New York (the huge contrast of NYC and country)
Georgia (naturual beauty and Atlanta)
Washington (natural beauty and Seattle)
California (diverse nature and diverse cities incl San Francisco and San Diego)
Utah (natural beauty)
Idaho (natural beauty)
Nebraska (natural beauty)


----------



## Lee (Jun 2, 2003)

Lets face it, all the states have natural beauty.


----------



## Stratosphere 2020 (Sep 15, 2002)

Lee said:


> Lets face it, all the states have natural beauty.


True, however one may be more appealing than the other in the eye of the beholder.


----------



## PanaManiac (Mar 26, 2005)

Pobbie Rarr said:


> Make that _6-state region_.
> 
> (Connecticut, Rhode Island, Massachusetts, Vermont, New Hampshire, Maine)


*As Jules would say (Pulp Fiction), correctomundo! *


----------



## gladisimo (Dec 11, 2006)

I live in Cali...

I really want to visit Florida and NY, never been to the East Coast!


----------



## Bluewarning (Oct 25, 2006)

Minnesota...tacky?
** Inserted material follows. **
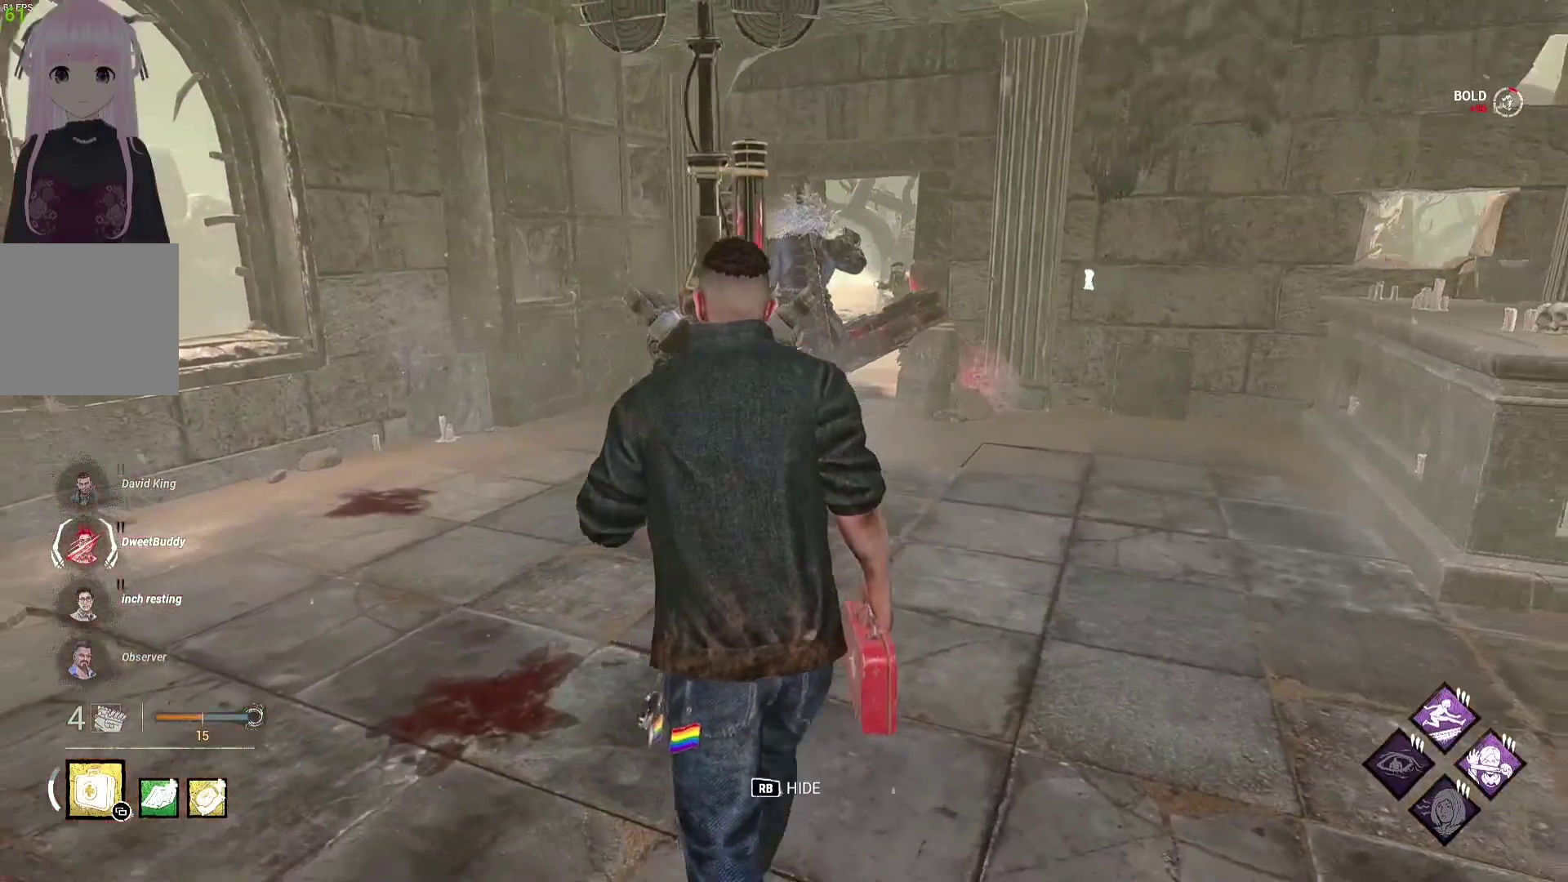
{"buttons": ["L1"], "left_stick": "up", "right_stick": "center", "events": []}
From my experiences, the Midwest has less tackiness than the rest of the U.S.


----------



## poshbakerloo (Jan 16, 2007)

macon4ever said:


> No offense, but Minnesota, West Virginia, South Dakota, and Iowa seem like real boring states to me...


he he he well i heard that the first home microwave was used in Iowa!


----------



## poshbakerloo (Jan 16, 2007)

my mum and dad used to live in Maryland (severna park)


----------



## MDguy (Dec 16, 2006)

^^ did they like it there. Or hate the place?


----------



## jmancuso (Jan 9, 2003)

Bluewarning said:


> damn, nobody appears to have been to the Midwest!?


i been to every midwest state except for WI.


----------



## Siopao (Jun 22, 2005)

fooddude said:


> i hate cali..maybe cuz ive been here for a mojority of my life


yea, it happens.. most of us hate where we are living.


----------



## poshbakerloo (Jan 16, 2007)

MDguy said:


> ^^ did they like it there. Or hate the place?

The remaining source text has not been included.